This year, again, I’ll sit with friends to watch the Euro 2012–my preference unchanged since the first time I saw the team of Spain, my vocal chords well-oiled and ready, my energy acceptable considering the heat and humidity. But most of all, watching the Beautiful Game is watching it with people I love, in an unbridled atmosphere of good cheer.
I am not much of a sports fan in general; I was not much good in school (except for an occasional magical basket ball hoop!), never caught the fever when the US became my permanent place of residence. But football was always different–from my adolescence until this day, almost half a century actually: the games we watched from our balcony in Amman, which overlooked the field of the Bishop’s school; to watching the games in Beirut during my college years, with potential boy friends or zany women friends; to watching the many, many televised games over the years in Iowa City, Los Angeles, Amman where I would return for summer visits to my parents, in Boston with my family and devoted friends. It is one long line of joy and ritual, togetherness and good times.

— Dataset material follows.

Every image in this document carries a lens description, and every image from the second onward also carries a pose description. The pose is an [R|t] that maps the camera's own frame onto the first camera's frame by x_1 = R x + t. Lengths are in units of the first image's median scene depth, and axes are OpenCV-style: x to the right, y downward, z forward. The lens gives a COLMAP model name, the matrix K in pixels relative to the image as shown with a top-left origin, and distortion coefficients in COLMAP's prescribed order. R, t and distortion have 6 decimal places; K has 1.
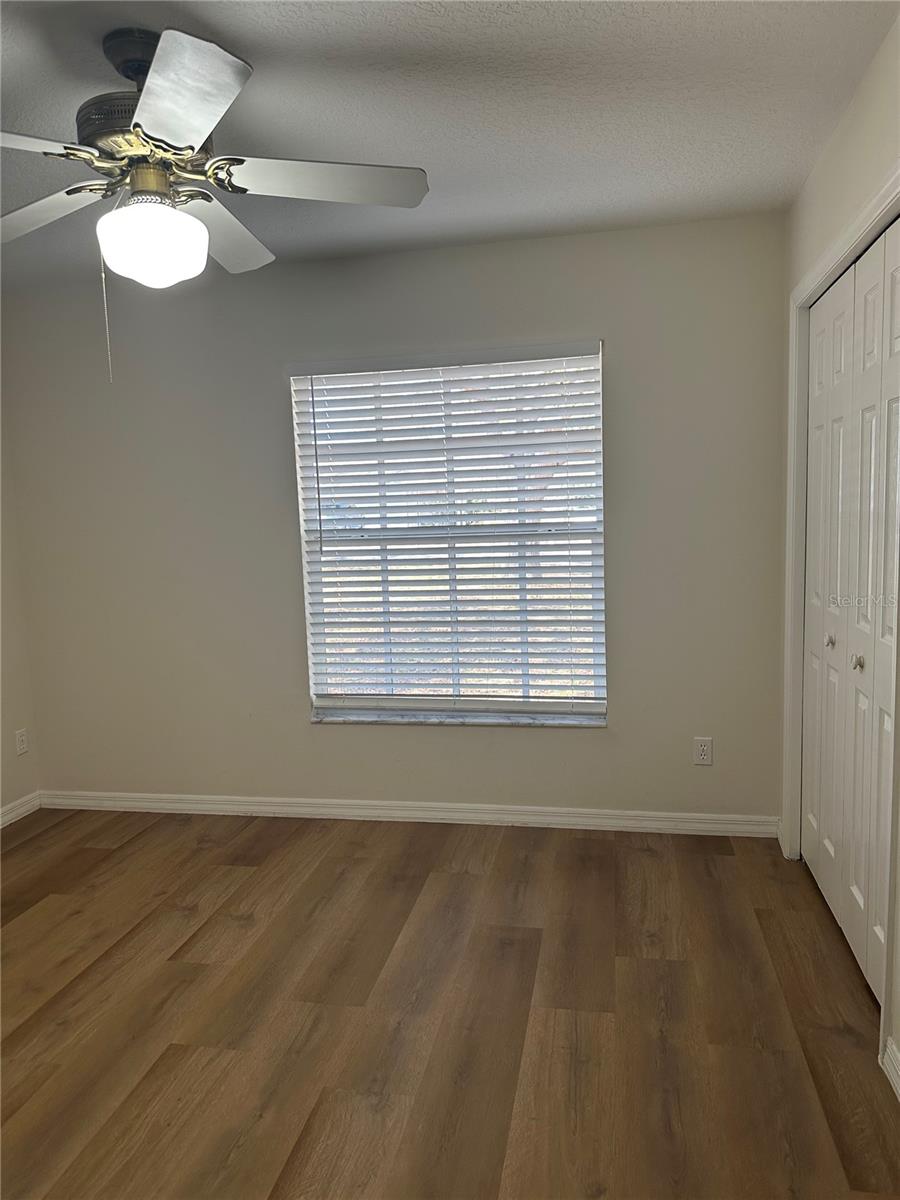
lens RADIAL K [[874.6, 0, 450.0], [0, 874.6, 600.0], [0, 0, 1]] dist [0.057138, -0.091960]
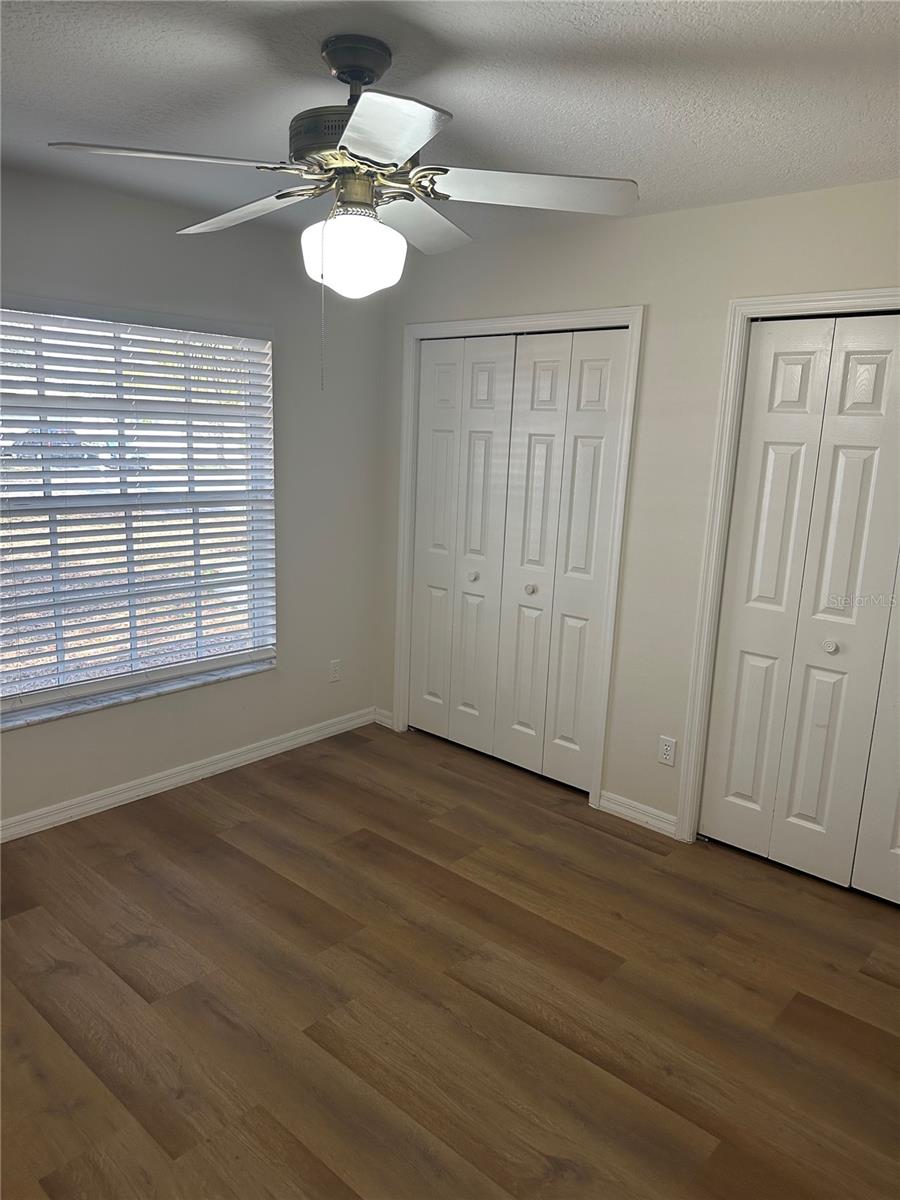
lens RADIAL K [[874.6, 0, 450.0], [0, 874.6, 600.0], [0, 0, 1]] dist [0.057138, -0.091960]
pose [[0.489145, -0.128952, 0.862617, -0.817279], [0.036426, 0.991168, 0.127514, -0.097957], [-0.871441, -0.030952, 0.489522, 0.272809]]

At the center of this long line of football joy stands my dear mother, Anahid. She started playing football in her adolescence, the first girl to do so in Cyprus. Then, she switched to tennis which she continued to play until she had a heart attack on the court at the age of 60. She had to stop, but her love of football continued unabated. When she would visit the US, and if her visit coincided with a World Cup or a Euro Cup game, the house would become a site of animation. She would prepare munchies, clean up the space, invite friends, and goad us all to share in her joy. She would dominate the afternoon, a running commentary of unabashed opinions and instructions, released from the depths of her energetic, though ailing, heart. She had favorites–from Platini, to Maradonna, to Ronaldo, but most of all Zidane whom she adored with a zeal unreserved to any other player. She was well-versed, knew all the rules, could compete with the men in our group. In her football mode, my mother was terrific–funny, irreverent, smart and zany.
Today, I will watch the Euro Cup with friends. My mother will be there, too, a shadow. But she may jump out any moment and come join us, taking over the scene, giving her opinions, explaining a little strategy, invoking Zidane. She is gone from our world, but I won’t be surprised if she return this afternoon, as she does at every football game we sit down to watch, young and wild, full of a wayward intelligence which time could not domesticate nor smooth over. This posting is dedicated to her.